As heretofore shown in another connection, the Father operated in the work of creation through the Son, who thus became the executive through whom the will, commandment, or word of the Father was put into effect. It is with incisive appropriateness therefore, that the Son, Jesus Christ, is designated by the apostle John as the Word; or as declared by the Father “the word of my power. The part taken by Jesus Christ in the creation, a part so prominent as to justify our calling Him the Creator, is set forth in many scriptures. The author of the Epistle to the Hebrews refers in this wise distinctively to the Father and the Son as separate though associated Beings: ”God, who at sundry times and in divers manners spake in time past unto the fathers by the prophets, hath in these last days spoken unto us by his Son, whom he hath appointed heir of all things, by whom also he made the worlds. “Paul is even more explicit in his letter to the Colossians, wherein, speaking of Jesus the Son, he says: ”For by him were all things created, that are in heaven, and that are in earth, visible and invisible, whether they be thrones, or dominions, or principalities, or powers: all things were created by him, and for him: and he is before all things, and by him all things consist. “And here let be repeated the testimony of John, that by the Word, who was with God, and who was God even in the beginning, all things were made; ”and without him was not anything made that was made."
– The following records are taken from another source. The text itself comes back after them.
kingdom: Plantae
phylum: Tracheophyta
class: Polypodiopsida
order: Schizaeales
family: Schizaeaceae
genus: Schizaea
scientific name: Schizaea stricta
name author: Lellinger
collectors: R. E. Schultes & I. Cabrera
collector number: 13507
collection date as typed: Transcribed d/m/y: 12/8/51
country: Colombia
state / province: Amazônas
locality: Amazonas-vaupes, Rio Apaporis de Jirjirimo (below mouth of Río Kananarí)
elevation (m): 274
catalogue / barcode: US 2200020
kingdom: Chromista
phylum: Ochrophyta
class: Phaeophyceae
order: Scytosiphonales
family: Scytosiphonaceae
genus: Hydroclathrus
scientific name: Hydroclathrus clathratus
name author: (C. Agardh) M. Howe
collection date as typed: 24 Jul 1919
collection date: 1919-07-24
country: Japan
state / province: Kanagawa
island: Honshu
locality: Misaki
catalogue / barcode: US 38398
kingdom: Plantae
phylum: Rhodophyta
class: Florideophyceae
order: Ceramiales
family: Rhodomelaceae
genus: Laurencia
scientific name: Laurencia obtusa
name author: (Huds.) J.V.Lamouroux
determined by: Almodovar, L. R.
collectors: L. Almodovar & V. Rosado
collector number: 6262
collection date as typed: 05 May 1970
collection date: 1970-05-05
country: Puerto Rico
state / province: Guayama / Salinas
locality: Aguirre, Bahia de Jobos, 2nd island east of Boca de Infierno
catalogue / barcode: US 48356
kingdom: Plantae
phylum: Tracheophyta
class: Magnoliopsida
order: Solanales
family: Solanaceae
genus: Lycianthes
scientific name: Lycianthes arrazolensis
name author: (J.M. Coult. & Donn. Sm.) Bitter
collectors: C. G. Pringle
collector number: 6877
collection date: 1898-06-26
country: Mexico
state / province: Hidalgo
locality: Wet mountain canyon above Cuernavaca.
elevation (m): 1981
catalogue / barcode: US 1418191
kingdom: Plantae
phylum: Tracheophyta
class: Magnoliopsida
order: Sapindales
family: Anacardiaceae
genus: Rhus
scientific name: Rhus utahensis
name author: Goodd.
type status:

That the Christ who was to come was in reality God the Creator was revealed in plainness to the prophets on the western hemisphere. Samuel, the converted Lamanite, in preaching to the unbelieving Nephites justified his testimony as follows: “And also that ye might know of the coming of Jesus Christ, the Son of God, the Father of heaven and of earth, the Creator of all things, from the beginning; and that ye might know of the signs of his coming, to the intent that ye might believe on his name.”  (James E. Talmage, Jesus the Christ: A Study of the Messiah and His Mission According to Holy Scriptures Both Ancient and Modern [Salt Lake City: Deseret Book Co., 1970], 32-33

The Nephites clearly have the correct understanding of Jehovah. His role as creator had been revealed. His role as Messiah had been revealed. All of this is absolutely correct. What they did not understand as fully as modern revelation has given us, is the relationship of Jehovah to his Father. It is at this point that Nephite religious rhetoric meshes the concepts of Father into the person of the Messiah.